Floods are the most common natural disaster and cause approximately $50 billion in annual financial damages worldwide. The rate of flood-related disasters has more than doubled since 2000, partly due to climate change. Nearly 1.5 billion people, or 19% of the world’s population, face significant risks from severe flood events. Enhancing early warning systems to provide accurate and timely information to these populations can save thousands of lives annually.
Motivated by the impact of reliable flood forecasting on people globally, we initiated our flood forecasting effort in 2017. Throughout this multi-year journey, we advanced research while developing a real-time operational flood forecasting system that provides alerts on Google Search, Maps, Android notifications, and through the Flood Hub. To scale globally, especially in areas lacking accurate local data, further research advances were necessary.

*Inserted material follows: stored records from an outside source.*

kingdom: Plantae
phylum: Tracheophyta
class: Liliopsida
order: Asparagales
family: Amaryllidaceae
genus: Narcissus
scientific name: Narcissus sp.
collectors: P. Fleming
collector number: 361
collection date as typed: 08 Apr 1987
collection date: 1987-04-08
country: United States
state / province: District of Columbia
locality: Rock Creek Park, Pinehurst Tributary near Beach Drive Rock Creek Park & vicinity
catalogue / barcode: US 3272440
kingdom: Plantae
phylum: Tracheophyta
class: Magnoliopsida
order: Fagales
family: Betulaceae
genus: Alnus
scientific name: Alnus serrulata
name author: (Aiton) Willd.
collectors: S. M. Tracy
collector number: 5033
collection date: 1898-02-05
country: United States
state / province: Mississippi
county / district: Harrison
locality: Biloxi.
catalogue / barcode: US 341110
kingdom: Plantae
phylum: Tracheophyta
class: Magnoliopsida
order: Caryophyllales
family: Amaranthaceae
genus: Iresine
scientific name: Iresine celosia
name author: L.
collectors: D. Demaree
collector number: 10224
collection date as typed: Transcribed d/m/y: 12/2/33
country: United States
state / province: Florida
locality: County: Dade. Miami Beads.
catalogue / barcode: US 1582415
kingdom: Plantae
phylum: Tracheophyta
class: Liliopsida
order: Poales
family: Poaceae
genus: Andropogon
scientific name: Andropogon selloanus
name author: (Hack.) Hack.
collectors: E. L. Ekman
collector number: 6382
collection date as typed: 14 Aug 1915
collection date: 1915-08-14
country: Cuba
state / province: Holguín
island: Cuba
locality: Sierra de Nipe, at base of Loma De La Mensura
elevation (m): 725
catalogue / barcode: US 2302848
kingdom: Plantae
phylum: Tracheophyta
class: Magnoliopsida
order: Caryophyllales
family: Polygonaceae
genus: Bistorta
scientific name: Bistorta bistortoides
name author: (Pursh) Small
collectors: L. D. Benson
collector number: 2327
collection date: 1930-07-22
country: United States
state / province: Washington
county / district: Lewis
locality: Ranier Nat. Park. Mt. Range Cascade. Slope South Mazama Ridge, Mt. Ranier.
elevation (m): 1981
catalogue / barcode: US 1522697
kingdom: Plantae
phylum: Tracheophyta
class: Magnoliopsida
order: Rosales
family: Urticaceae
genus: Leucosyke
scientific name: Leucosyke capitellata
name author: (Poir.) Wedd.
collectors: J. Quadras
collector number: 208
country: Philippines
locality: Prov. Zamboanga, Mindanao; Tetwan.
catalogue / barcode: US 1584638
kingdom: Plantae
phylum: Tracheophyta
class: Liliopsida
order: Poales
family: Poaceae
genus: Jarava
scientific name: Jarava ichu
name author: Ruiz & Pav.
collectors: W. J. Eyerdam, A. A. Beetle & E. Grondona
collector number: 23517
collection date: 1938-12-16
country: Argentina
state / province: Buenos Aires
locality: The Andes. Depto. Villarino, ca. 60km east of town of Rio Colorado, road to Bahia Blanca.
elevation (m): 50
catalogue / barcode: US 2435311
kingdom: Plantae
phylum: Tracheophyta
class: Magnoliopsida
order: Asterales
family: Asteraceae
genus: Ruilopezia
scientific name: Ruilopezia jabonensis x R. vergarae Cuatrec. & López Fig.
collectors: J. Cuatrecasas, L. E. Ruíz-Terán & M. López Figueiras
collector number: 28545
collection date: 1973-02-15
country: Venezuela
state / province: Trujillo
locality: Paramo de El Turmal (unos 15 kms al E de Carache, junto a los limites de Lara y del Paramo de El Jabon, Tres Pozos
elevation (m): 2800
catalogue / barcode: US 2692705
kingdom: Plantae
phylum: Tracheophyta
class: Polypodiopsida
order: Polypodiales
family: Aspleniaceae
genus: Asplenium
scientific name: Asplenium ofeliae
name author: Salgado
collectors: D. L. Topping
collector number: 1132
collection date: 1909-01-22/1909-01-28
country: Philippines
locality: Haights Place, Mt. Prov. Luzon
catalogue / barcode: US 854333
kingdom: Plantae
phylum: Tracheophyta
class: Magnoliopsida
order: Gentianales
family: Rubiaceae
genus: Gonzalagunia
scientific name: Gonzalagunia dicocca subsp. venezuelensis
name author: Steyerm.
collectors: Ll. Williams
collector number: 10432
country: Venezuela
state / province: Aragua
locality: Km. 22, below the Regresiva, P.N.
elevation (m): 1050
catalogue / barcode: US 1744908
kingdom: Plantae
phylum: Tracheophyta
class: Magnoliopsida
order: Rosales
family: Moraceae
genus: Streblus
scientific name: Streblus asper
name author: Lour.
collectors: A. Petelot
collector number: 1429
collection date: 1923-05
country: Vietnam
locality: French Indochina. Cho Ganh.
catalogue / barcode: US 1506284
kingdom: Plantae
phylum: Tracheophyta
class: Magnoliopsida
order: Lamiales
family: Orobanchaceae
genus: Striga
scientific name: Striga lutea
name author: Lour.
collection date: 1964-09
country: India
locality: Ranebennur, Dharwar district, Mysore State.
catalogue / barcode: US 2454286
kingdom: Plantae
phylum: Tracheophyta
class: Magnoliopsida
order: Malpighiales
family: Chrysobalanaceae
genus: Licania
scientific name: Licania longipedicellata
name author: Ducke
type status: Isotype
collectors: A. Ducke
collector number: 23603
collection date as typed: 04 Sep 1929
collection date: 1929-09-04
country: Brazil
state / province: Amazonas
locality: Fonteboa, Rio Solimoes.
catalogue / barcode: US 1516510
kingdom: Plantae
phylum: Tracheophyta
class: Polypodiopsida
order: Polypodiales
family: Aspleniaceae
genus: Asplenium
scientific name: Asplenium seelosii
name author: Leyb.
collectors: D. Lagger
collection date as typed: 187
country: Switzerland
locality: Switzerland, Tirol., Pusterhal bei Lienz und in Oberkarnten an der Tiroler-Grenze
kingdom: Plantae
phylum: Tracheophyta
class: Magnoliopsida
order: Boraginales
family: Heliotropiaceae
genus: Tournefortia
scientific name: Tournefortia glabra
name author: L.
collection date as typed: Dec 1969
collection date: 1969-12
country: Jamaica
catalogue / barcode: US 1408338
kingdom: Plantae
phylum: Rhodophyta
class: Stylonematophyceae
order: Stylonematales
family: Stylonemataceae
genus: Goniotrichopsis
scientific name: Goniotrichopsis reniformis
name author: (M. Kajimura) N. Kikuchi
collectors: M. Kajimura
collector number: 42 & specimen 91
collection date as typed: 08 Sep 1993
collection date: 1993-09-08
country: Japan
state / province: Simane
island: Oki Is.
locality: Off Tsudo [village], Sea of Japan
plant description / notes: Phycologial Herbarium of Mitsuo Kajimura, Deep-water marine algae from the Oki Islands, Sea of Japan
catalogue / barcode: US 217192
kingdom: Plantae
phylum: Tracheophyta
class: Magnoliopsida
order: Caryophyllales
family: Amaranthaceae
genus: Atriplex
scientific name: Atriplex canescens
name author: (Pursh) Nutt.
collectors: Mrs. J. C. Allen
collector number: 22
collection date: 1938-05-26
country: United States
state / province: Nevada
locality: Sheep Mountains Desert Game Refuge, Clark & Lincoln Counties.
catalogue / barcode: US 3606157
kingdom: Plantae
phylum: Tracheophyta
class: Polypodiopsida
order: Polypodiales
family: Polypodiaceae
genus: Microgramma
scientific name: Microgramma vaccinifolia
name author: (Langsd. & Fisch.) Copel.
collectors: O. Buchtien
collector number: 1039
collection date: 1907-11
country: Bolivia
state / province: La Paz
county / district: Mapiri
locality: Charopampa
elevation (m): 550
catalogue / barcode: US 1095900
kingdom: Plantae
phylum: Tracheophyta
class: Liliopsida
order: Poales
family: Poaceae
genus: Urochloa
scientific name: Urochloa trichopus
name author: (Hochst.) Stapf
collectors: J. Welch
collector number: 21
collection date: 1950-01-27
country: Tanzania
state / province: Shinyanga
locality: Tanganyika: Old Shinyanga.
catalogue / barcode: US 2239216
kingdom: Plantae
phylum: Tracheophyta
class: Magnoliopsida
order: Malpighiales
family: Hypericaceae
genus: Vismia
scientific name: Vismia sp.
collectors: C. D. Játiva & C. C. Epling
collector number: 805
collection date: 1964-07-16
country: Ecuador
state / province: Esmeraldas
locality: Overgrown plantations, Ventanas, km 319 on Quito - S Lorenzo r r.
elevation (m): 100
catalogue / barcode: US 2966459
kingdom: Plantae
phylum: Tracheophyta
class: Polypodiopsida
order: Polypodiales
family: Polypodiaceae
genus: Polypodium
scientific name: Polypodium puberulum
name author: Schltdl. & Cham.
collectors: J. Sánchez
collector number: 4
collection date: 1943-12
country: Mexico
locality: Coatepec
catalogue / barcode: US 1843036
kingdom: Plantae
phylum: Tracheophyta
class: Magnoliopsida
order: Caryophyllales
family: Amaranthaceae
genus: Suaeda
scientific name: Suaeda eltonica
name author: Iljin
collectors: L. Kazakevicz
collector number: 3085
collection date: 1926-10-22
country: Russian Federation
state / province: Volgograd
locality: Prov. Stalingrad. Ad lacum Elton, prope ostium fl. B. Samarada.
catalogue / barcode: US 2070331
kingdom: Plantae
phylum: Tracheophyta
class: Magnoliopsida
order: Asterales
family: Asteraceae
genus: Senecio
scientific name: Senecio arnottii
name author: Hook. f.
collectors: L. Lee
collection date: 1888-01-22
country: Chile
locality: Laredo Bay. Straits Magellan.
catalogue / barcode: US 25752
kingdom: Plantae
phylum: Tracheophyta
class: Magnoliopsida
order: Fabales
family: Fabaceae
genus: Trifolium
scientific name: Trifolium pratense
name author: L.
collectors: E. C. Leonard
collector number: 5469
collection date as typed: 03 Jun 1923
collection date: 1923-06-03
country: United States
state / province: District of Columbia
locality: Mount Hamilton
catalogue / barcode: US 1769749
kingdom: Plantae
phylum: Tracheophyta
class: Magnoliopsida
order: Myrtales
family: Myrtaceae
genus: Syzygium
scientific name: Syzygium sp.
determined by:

In “Global prediction of extreme floods in ungauged watersheds,” published in Nature, we demonstrate how machine learning (ML) technologies can significantly enhance global-scale flood forecasting compared to the current state-of-the-art in countries with scarce flood-related data. These AI-based technologies extended the reliability of currently-available global nowcasts from zero to five days on average and improved forecasts across regions in Africa and Asia to levels similar to those in Europe. The model evaluations were conducted in collaboration with the European Center for Medium Range Weather Forecasting (ECMWF).
These technologies also enable Flood Hub to provide real-time river forecasts up to seven days in advance, covering river reaches across over 80 countries. This information can be used by individuals, communities, governments, and international organizations to take anticipatory action to help protect vulnerable populations.